The main thing you learn from the eight laps of the Salzburgring is “it’s pretty but I wouldn’t like to fall here”. Luckily, the M2 is a friendly place to learn a circuit you’ve never driven before, even one so covered in pollen that the wake clouds look like smoke from an aerobatic team. Erk.
Let’s review what we can say with certainty about the new M2. As you can imagine, the M3-ish engine has incredibly wild throttle response and deep reserves of torque. The car feels fast, but not as fast as a M4which is obviously quite deliberate, to avoid upsetting buyers of the big boy.
What’s crucial is to avoid the engine being artificially held back – to feel the ECU say “enough, get off until you’ve saved for the next model”. At first glance, BMW is doing well. The sound is authentic as you would expect for straight singing through the speakers. Maybe a little less flatulent than the current M3 and M4, but there’s still one final tweak to follow.
The turn and the front end are sensational. It’s just nailed to the track and is as alien to the concept of understeer as “good taste” is to a X7 Buyer. Now, some will find this disturbing – for example, Paul Horrell, Top Gear’s Brain Cell Keeper prefers cars that understeer a little early, so you’re hoping to detect when the front axle is about to run out of grip. If you’re the same, you might not get along with the M2, which changes direction like a racing drone and sticks so hard through the fast stuff you can feel your neck tightening to keep your body united at your head.
Send the M2 through the chicane and it’s pert, nimble and brilliantly chuckable. You get a hefty dollop of oversteer in the Dynamic M mode, but it won’t let you spin. Apparently. There’s enough room for misbehavior, and brilliantly judged. The baby car M encourages you to laugh. And the steel brakes don’t boil after a U-turn – a far cry from the M car brakes of yore.
And the gearbox? Well, the eight-speed is professional and gracious, but the downshifts are a bit sluggish and it lacks the motorsport savvy of the old DCT. The manual is by no means as mechanically astute as a Caiman, Emira or even a Civic Type R, but the semi-light shifting suits the M2’s pugnacious, high and you character perfectly. And as the last M car likely to have a gearshift option, we’d just use it for end-of-an-era vibes.
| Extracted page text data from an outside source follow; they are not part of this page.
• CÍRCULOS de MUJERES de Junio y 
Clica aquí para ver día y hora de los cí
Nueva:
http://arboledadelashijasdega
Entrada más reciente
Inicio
What didn’t you like about the new M2? Pintillons.
Agree: The digital screens look like someone left a shelf of Kindles on the windshield, and most of the graphics are unintelligible. Alright, do the silly stuff, but at least offer an option to render some classic M car dials – like Audi, Mercedes, Porsche and so on. BMW has really kicked itself in the nuts with the cheap graphics.
The weight is a shame, and so is the overall size: what we loved about the latest M2 was how much it looked – and was – like a small car with a huge power tower stuffed under the hood. And if we had to put money on it, we would have a dozen on this generation of M2 not as pretty as the previous one.
But this – like the Toyota GR86the new manual Suprathe Lotus Emira and the Alpine A110 — is one of those cars that’s likely to be put in the “we’re just glad it exists” folder, because it just won’t be for much longer. These are heady days for sports cars. We look forward to driving the finished product as soon as possible.